Although the entries contain pictures, the copy should hold only their exact text.

** Opening Supplied entries block **

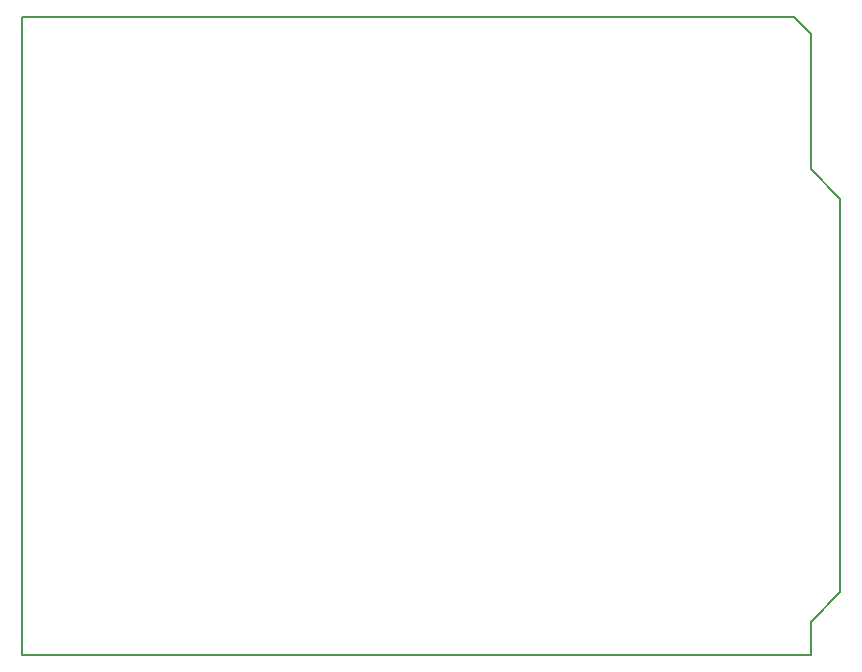
<source format=gbr>
G04 #@! TF.GenerationSoftware,KiCad,Pcbnew,(5.0.0)*
G04 #@! TF.CreationDate,2018-10-02T09:48:17+02:00*
G04 #@! TF.ProjectId,ATtiny85_Arduino_programmer,415474696E7938355F41726475696E6F,rev?*
G04 #@! TF.SameCoordinates,Original*
G04 #@! TF.FileFunction,Profile,NP*
%FSLAX46Y46*%
G04 Gerber Fmt 4.6, Leading zero omitted, Abs format (unit mm)*
G04 Created by KiCad (PCBNEW (5.0.0)) date 10/02/18 09:48:17*
%MOMM*%
%LPD*%
G01*
G04 APERTURE LIST*
%ADD10C,0.200000*%
G04 APERTURE END LIST*
D10*
X191000000Y-45600000D02*
X125600000Y-45600000D01*
X192400000Y-47000000D02*
X191000000Y-45600000D01*
X192400000Y-58500000D02*
X192400000Y-47000000D01*
X194900000Y-61000000D02*
X192400000Y-58500000D01*
X194900000Y-94300000D02*
X194900000Y-61000000D01*
X192400000Y-96800000D02*
X194900000Y-94300000D01*
X192400000Y-99600000D02*
X192400000Y-96800000D01*
X125600000Y-99600000D02*
X192400000Y-99600000D01*
X125600000Y-45600000D02*
X125600000Y-99600000D01*
M02*

</source>
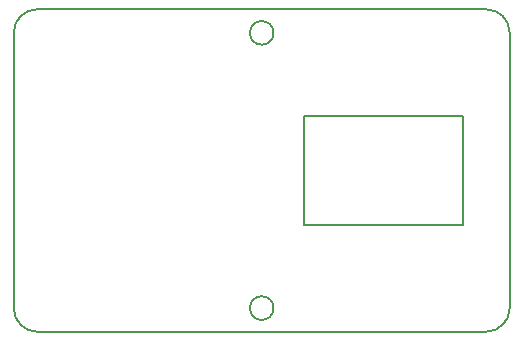
<source format=gbp>
G04 #@! TF.GenerationSoftware,KiCad,Pcbnew,(6.0.2)*
G04 #@! TF.CreationDate,2022-03-23T02:52:59+09:00*
G04 #@! TF.ProjectId,ADNS-9800,41444e53-2d39-4383-9030-2e6b69636164,rev?*
G04 #@! TF.SameCoordinates,Original*
G04 #@! TF.FileFunction,Paste,Bot*
G04 #@! TF.FilePolarity,Positive*
%FSLAX46Y46*%
G04 Gerber Fmt 4.6, Leading zero omitted, Abs format (unit mm)*
G04 Created by KiCad (PCBNEW (6.0.2)) date 2022-03-23 02:52:59*
%MOMM*%
%LPD*%
G01*
G04 APERTURE LIST*
G04 #@! TA.AperFunction,Profile*
%ADD10C,0.200000*%
G04 #@! TD*
G04 #@! TA.AperFunction,Profile*
%ADD11C,0.127000*%
G04 #@! TD*
G04 APERTURE END LIST*
D10*
X183499999Y-68500000D02*
G75*
G03*
X181499999Y-66500000I-1999999J1D01*
G01*
X143500000Y-66500000D02*
X181499999Y-66500000D01*
X181499999Y-93800000D02*
X143500000Y-93800000D01*
X163499998Y-91800000D02*
G75*
G03*
X163499998Y-91800000I-999999J0D01*
G01*
X143500000Y-66500000D02*
G75*
G03*
X141500000Y-68500000I-1J-1999999D01*
G01*
X141500000Y-91800000D02*
X141500000Y-68500000D01*
X183499999Y-68500000D02*
X183499999Y-91800000D01*
X181499999Y-93800000D02*
G75*
G03*
X183499999Y-91800000I1J1999999D01*
G01*
X163499999Y-68500000D02*
G75*
G03*
X163499999Y-68500000I-999999J0D01*
G01*
X141500000Y-91800000D02*
G75*
G03*
X143500000Y-93800000I1999999J-1D01*
G01*
D11*
G04 #@! TO.C,U$1*
X179577500Y-75525000D02*
X166117500Y-75525000D01*
X166077500Y-84725000D02*
X179577500Y-84725000D01*
X179577500Y-84725000D02*
X179577500Y-75525000D01*
X166117500Y-75525000D02*
X166077500Y-84725000D01*
G04 #@! TD*
M02*

</source>
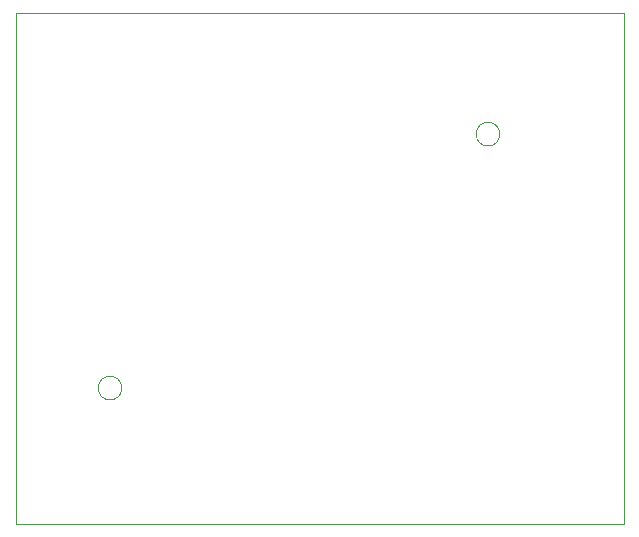
<source format=gbr>
%TF.GenerationSoftware,KiCad,Pcbnew,9.0.1*%
%TF.CreationDate,2025-10-26T21:15:08-04:00*%
%TF.ProjectId,Drone-Flight-Controller,44726f6e-652d-4466-9c69-6768742d436f,rev?*%
%TF.SameCoordinates,Original*%
%TF.FileFunction,Profile,NP*%
%FSLAX46Y46*%
G04 Gerber Fmt 4.6, Leading zero omitted, Abs format (unit mm)*
G04 Created by KiCad (PCBNEW 9.0.1) date 2025-10-26 21:15:08*
%MOMM*%
%LPD*%
G01*
G04 APERTURE LIST*
%TA.AperFunction,Profile*%
%ADD10C,0.050000*%
%TD*%
G04 APERTURE END LIST*
D10*
X26000000Y-62500000D02*
G75*
G02*
X24000000Y-62500000I-1000000J0D01*
G01*
X24000000Y-62500000D02*
G75*
G02*
X26000000Y-62500000I1000000J0D01*
G01*
X58000000Y-41000000D02*
G75*
G02*
X56000000Y-41000000I-1000000J0D01*
G01*
X56000000Y-41000000D02*
G75*
G02*
X58000000Y-41000000I1000000J0D01*
G01*
X17000000Y-30750000D02*
X68500000Y-30750000D01*
X68500000Y-74000000D01*
X17000000Y-74000000D01*
X17000000Y-30750000D01*
M02*

</source>
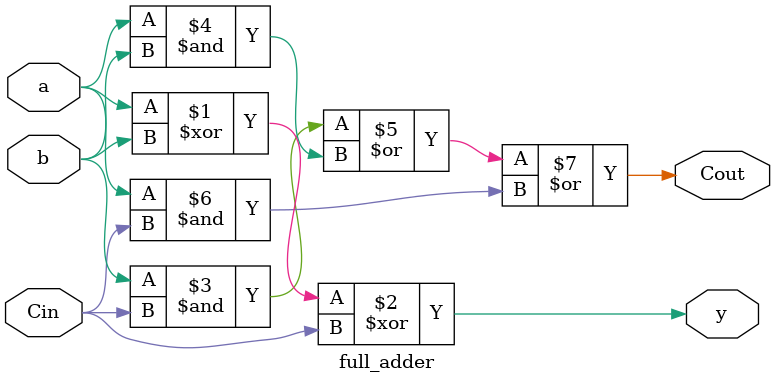
<source format=v>
module full_adder(
    input a, b, Cin,
    output y, Cout
);

assign y = a ^ b ^ Cin;
assign Cout = (b & Cin) | (a & b) | (a & Cin);


endmodule
</source>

** Closing Supplied entries block **

## Your response
<source format=gbr>
G04 #@! TF.GenerationSoftware,KiCad,Pcbnew,(5.0.0)*
G04 #@! TF.CreationDate,2018-10-02T09:48:17+02:00*
G04 #@! TF.ProjectId,ATtiny85_Arduino_programmer,415474696E7938355F41726475696E6F,rev?*
G04 #@! TF.SameCoordinates,Original*
G04 #@! TF.FileFunction,Profile,NP*
%FSLAX46Y46*%
G04 Gerber Fmt 4.6, Leading zero omitted, Abs format (unit mm)*
G04 Created by KiCad (PCBNEW (5.0.0)) date 10/02/18 09:48:17*
%MOMM*%
%LPD*%
G01*
G04 APERTURE LIST*
%ADD10C,0.200000*%
G04 APERTURE END LIST*
D10*
X191000000Y-45600000D02*
X125600000Y-45600000D01*
X192400000Y-47000000D02*
X191000000Y-45600000D01*
X192400000Y-58500000D02*
X192400000Y-47000000D01*
X194900000Y-61000000D02*
X192400000Y-58500000D01*
X194900000Y-94300000D02*
X194900000Y-61000000D01*
X192400000Y-96800000D02*
X194900000Y-94300000D01*
X192400000Y-99600000D02*
X192400000Y-96800000D01*
X125600000Y-99600000D02*
X192400000Y-99600000D01*
X125600000Y-45600000D02*
X125600000Y-99600000D01*
M02*

</source>
<source format=gbp>
G04 #@! TF.GenerationSoftware,KiCad,Pcbnew,(6.0.2)*
G04 #@! TF.CreationDate,2022-03-23T02:52:59+09:00*
G04 #@! TF.ProjectId,ADNS-9800,41444e53-2d39-4383-9030-2e6b69636164,rev?*
G04 #@! TF.SameCoordinates,Original*
G04 #@! TF.FileFunction,Paste,Bot*
G04 #@! TF.FilePolarity,Positive*
%FSLAX46Y46*%
G04 Gerber Fmt 4.6, Leading zero omitted, Abs format (unit mm)*
G04 Created by KiCad (PCBNEW (6.0.2)) date 2022-03-23 02:52:59*
%MOMM*%
%LPD*%
G01*
G04 APERTURE LIST*
G04 #@! TA.AperFunction,Profile*
%ADD10C,0.200000*%
G04 #@! TD*
G04 #@! TA.AperFunction,Profile*
%ADD11C,0.127000*%
G04 #@! TD*
G04 APERTURE END LIST*
D10*
X183499999Y-68500000D02*
G75*
G03*
X181499999Y-66500000I-1999999J1D01*
G01*
X143500000Y-66500000D02*
X181499999Y-66500000D01*
X181499999Y-93800000D02*
X143500000Y-93800000D01*
X163499998Y-91800000D02*
G75*
G03*
X163499998Y-91800000I-999999J0D01*
G01*
X143500000Y-66500000D02*
G75*
G03*
X141500000Y-68500000I-1J-1999999D01*
G01*
X141500000Y-91800000D02*
X141500000Y-68500000D01*
X183499999Y-68500000D02*
X183499999Y-91800000D01*
X181499999Y-93800000D02*
G75*
G03*
X183499999Y-91800000I1J1999999D01*
G01*
X163499999Y-68500000D02*
G75*
G03*
X163499999Y-68500000I-999999J0D01*
G01*
X141500000Y-91800000D02*
G75*
G03*
X143500000Y-93800000I1999999J-1D01*
G01*
D11*
G04 #@! TO.C,U$1*
X179577500Y-75525000D02*
X166117500Y-75525000D01*
X166077500Y-84725000D02*
X179577500Y-84725000D01*
X179577500Y-84725000D02*
X179577500Y-75525000D01*
X166117500Y-75525000D02*
X166077500Y-84725000D01*
G04 #@! TD*
M02*

</source>
<source format=gbr>
%TF.GenerationSoftware,KiCad,Pcbnew,9.0.1*%
%TF.CreationDate,2025-10-26T21:15:08-04:00*%
%TF.ProjectId,Drone-Flight-Controller,44726f6e-652d-4466-9c69-6768742d436f,rev?*%
%TF.SameCoordinates,Original*%
%TF.FileFunction,Profile,NP*%
%FSLAX46Y46*%
G04 Gerber Fmt 4.6, Leading zero omitted, Abs format (unit mm)*
G04 Created by KiCad (PCBNEW 9.0.1) date 2025-10-26 21:15:08*
%MOMM*%
%LPD*%
G01*
G04 APERTURE LIST*
%TA.AperFunction,Profile*%
%ADD10C,0.050000*%
%TD*%
G04 APERTURE END LIST*
D10*
X26000000Y-62500000D02*
G75*
G02*
X24000000Y-62500000I-1000000J0D01*
G01*
X24000000Y-62500000D02*
G75*
G02*
X26000000Y-62500000I1000000J0D01*
G01*
X58000000Y-41000000D02*
G75*
G02*
X56000000Y-41000000I-1000000J0D01*
G01*
X56000000Y-41000000D02*
G75*
G02*
X58000000Y-41000000I1000000J0D01*
G01*
X17000000Y-30750000D02*
X68500000Y-30750000D01*
X68500000Y-74000000D01*
X17000000Y-74000000D01*
X17000000Y-30750000D01*
M02*

</source>
<source format=v>
module full_adder(
    input a, b, Cin,
    output y, Cout
);

assign y = a ^ b ^ Cin;
assign Cout = (b & Cin) | (a & b) | (a & Cin);


endmodule
</source>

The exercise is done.